I’m on vacation. I heard the title of this post said during a theatre show that I had attended, and felt the need to steal it for this blog. The Starbase Zebra Blog has thusfar been an experiment for me, in that I’ve had absolutely no agenda with it at all other than to write every other day. But, I’d say that it seems as though the theme that has emerged is that it is about software development, or the stupider aspects of it. So, I feel like the phrase “You’re never too old to learn something stupid” is totally appropriate here, even though I’m not entirely sure what to write on that topic.
I do want to write a post about why I think Gunicorn is stupid. Several other people have actually already done that well, but I think I want to write about how to tell that something is stupid before using it. Gunicorn is a pretty good example of something that I should have been able to tell was stupid before using it. I still used it after I had a pretty good idea that it was not smart. I’m still using it now, which is perhaps the most silly thing, except this website gets zero legitimate traffic, so the specific ways in which Gunicorn is stupid largely don’t matter to me right now.

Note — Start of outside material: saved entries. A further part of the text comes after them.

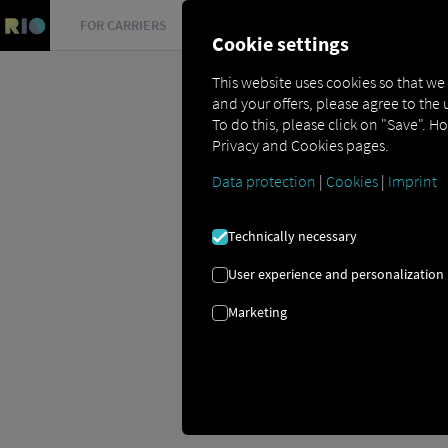
FOR CARRIERS
FOR SHIPPERS
FOR BUSINESS PART
Cookie settings
This website uses cookies so that we
and your offers, please agree to the 
To do this, please click on "Save". H
Privacy and Cookies pages.
Data protection
|
Cookies
|
Imprint
УПРАВЛЕНИЕ
Technically necessary
5 причини, поради които
User experience and personalization
автопаркове
Marketing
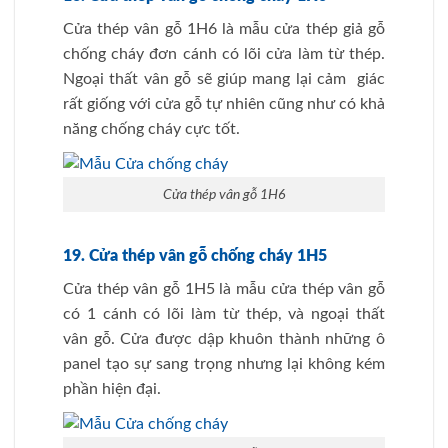
Cửa thép vân gỗ 1H6 là mẫu cửa thép giả gỗ
chống cháy đơn cánh có lõi cửa làm từ thép.
Ngoại thất vân gỗ sẽ giúp mang lại cảm giác
rất giống với cửa gỗ tự nhiên cũng như có khả
năng chống cháy cực tốt.
Cửa thép vân gỗ 1H6
19. Cửa thép vân gỗ chống cháy 1H5
Cửa thép vân gỗ 1H5 là mẫu cửa thép vân gỗ
có 1 cánh có lõi làm từ thép, và ngoại thất
vân gỗ. Cửa được dập khuôn thành những ô
panel tạo sự sang trọng nhưng lại không kém
phần hiện đại.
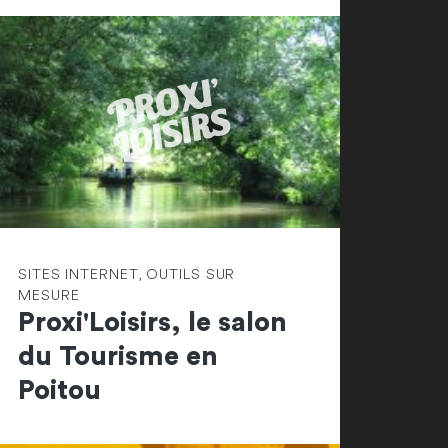
SITES INTERNET, OUTILS SUR
MESURE
Proxi'Loisirs, le salon
du Tourisme en
Poitou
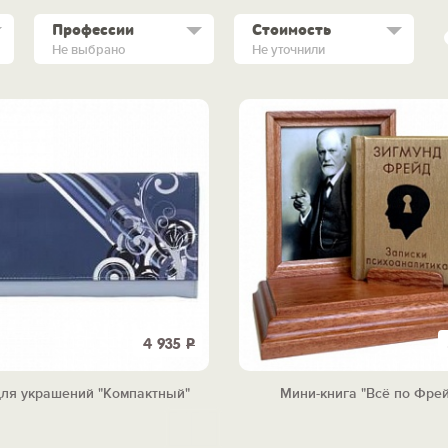
Профессии
Стоимость
Не выбрано
Не уточнили
4 935
Р
для украшений "Компактный"
Мини-книга "Всё по Фре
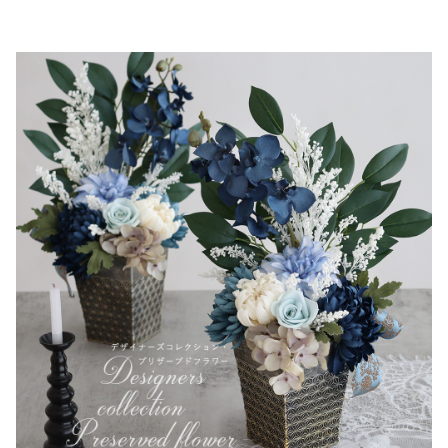
▼ 商品説明の続きを見る ▼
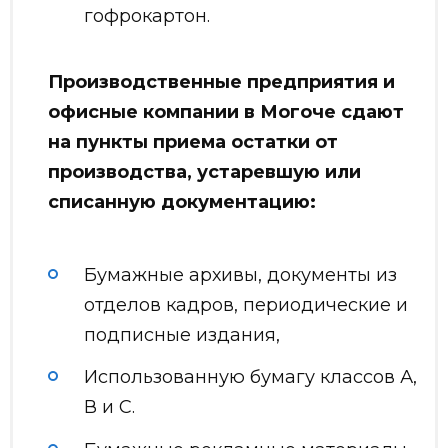
гофрокартон.
Производственные предприятия и
офисные компании в Могоче сдают
на пункты приема остатки от
производства, устаревшую или
списанную документацию:
Бумажные архивы, документы из
отделов кадров, периодические и
подписные издания,
Использованную бумагу классов А,
В и С.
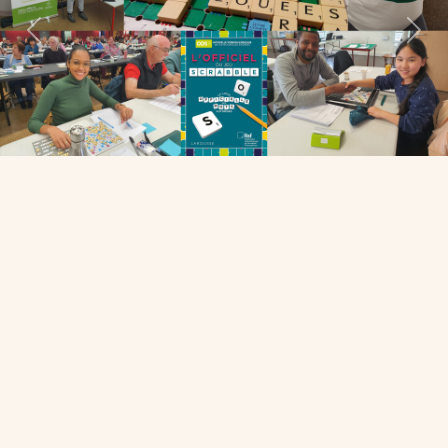
Previous
Next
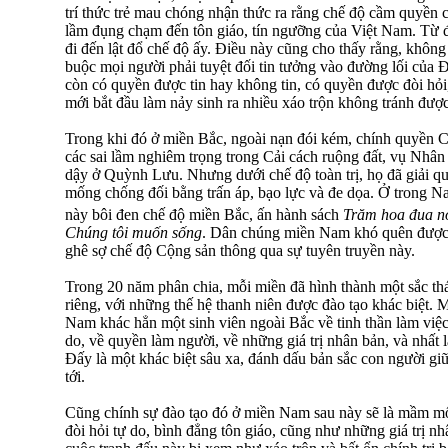
trí thức trẻ mau chóng nhận thức ra rằng chế độ cầm quyền
lầm đụng chạm đến tôn giáo, tín ngưỡng của Việt Nam. Từ đ
đi đến lật đổ chế độ ấy. Ðiều này cũng cho thấy rằng, khôn
buộc mọi người phải tuyệt đối tin tưởng vào đường lối của 
còn có quyền được tin hay không tin, có quyền được đòi hỏi
mới bắt đầu làm nảy sinh ra nhiều xáo trộn không tránh đượ
Trong khi đó ở miền Bắc, ngoài nạn đói kém, chính quyền C
các sai lầm nghiêm trọng trong Cải cách ruộng đất, vụ Nhân
dậy ở Quỳnh Lưu. Nhưng dưới chế độ toàn trị, họ đã giải 
mống chống đối bằng trấn áp, bạo lực và đe dọa. Ở trong N
này bôi đen chế độ miền Bắc, ấn hành sách
Trăm hoa đua n
Chúng tôi muốn sống
. Dân chúng miền Nam khó quên được 
ghê sợ chế độ Cộng sản thông qua sự tuyên truyền này.
Trong 20 năm phân chia, mỗi miền đã hình thành một sắc thá
riêng, với những thế hệ thanh niên được đào tạo khác biệt. 
Nam khác hẳn một sinh viên ngoài Bắc về tinh thần làm việc,
do, về quyền làm người, về những giá trị nhân bản, và nhất
Ðấy là một khác biệt sâu xa, đánh dấu bản sắc con người giữ
tới.
Cũng chính sự đào tạo đó ở miền Nam sau này sẽ là mầm m
đòi hỏi tự do, bình đẳng tôn giáo, cũng như những giá trị n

I want to write another post about how stupid fads spread in technology through the coercive influence of old people. Many of those old people are Adrift in the Sea of Nonsense. The other half of the equation is that people underneath them in the hierarchy don’t push back on their bad ideas, even a little bit, even very softly. Actually, I take the phrasing back, because it sounds like the older superiors are the cause of the problem, when the subordinates can also just be passive aggressively complying.
I feel like the phrase could also be one giant description of how software development should be, even with the stupidest parts of it. You should never be too old to learn anything if you want to work in this particular industry.
I think I’ll edit this post once I write these three other posts. I probably won’t write them until I come back from vacation. And it only looks like I broke the every-other-day cadence because of time zones. Maybe I’ll hack the time stamps when I get back also.